Habitat restoration is important to environmental health in areas where the ecological balance has been disrupted through some factors such as pollution, the arrival of invasive species, or habitat destruction.
There are numerous concepts that need to be properly understood in order to reestablish a healthy ecosystem through habitat restoration. The following are six key concepts to be aware of when it comes to habit restoration:
Water is essential to any habitat for both plant and animal life. Reestablishing a habitat requires that water be regularly supplied. At the same time, care must be taken to avoid excessive precipitation or water exposure because flooding or water flowing with a great deal of force can destroy landscapes and disrupt aquatic life.
Attaining biological diversity is an essential part of fully restoring a habitat. Plant and animal life within a habitat life in careful balance with each other. Plants need animal life for pollination, and many animals live off of plants.
Attaining biodiversity is necessary to reestablish a habitat so that the many symbiotic relationships that wildlife relies on to survive can flourish.
One of the most common reasons why a habitat deteriorates is because of the introduction of an invasive species.

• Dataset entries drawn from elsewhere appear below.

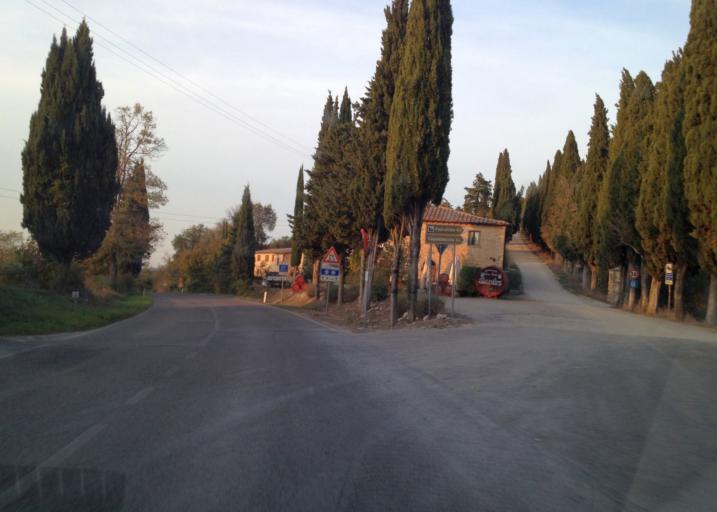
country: IT
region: Tuscany
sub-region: Provincia di Siena
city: Castellina in Chianti
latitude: 43.4908
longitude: 11.3003
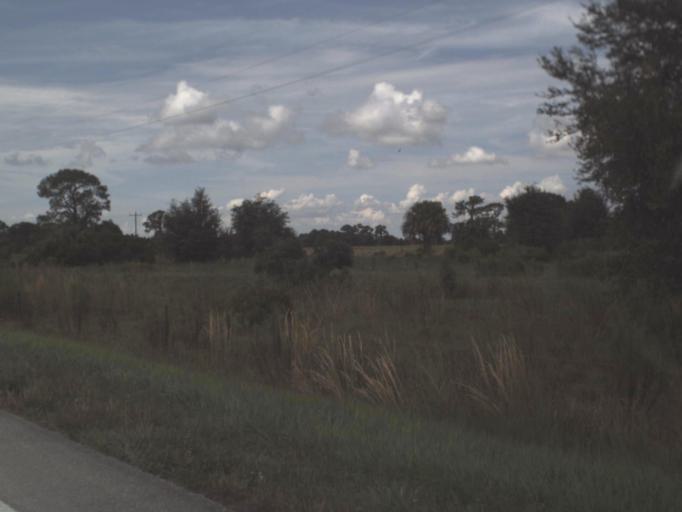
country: US
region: Florida
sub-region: Highlands County
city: Placid Lakes
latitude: 27.2089
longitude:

A balanced habitat should naturally control all of its populations and have predators and/or food scarcity to keep the populations of individual species under control.
Habitat restoration requires that any invasive species be controlled with a predator, relocation, or through eradication.
Genetic makeup of populations
Genetic diversity is important for ensuring the continued vitality of populations. In fact, genetic diversity within individual species is as important as biodiversity in the entire ecosystem to ensure the continued survival of the species in question across generations.
Genetic diversity prevents deadly problems including inbreeding and founder effects that will cause the health of a population to deteriorate over time.
An environmental disturbance is any change in an ecosystem that disrupts the ecosystem's functioning. Some common examples of disturbances include fires, human encroachment on the ecosystem, natural disasters, and the arrival of invasive species.
A functional, long-lasting ecosystem is what habitat restoration works to create. A functioning ecosystem can continue indefinitely through various fluctuations in energy as well as nutrient cycles.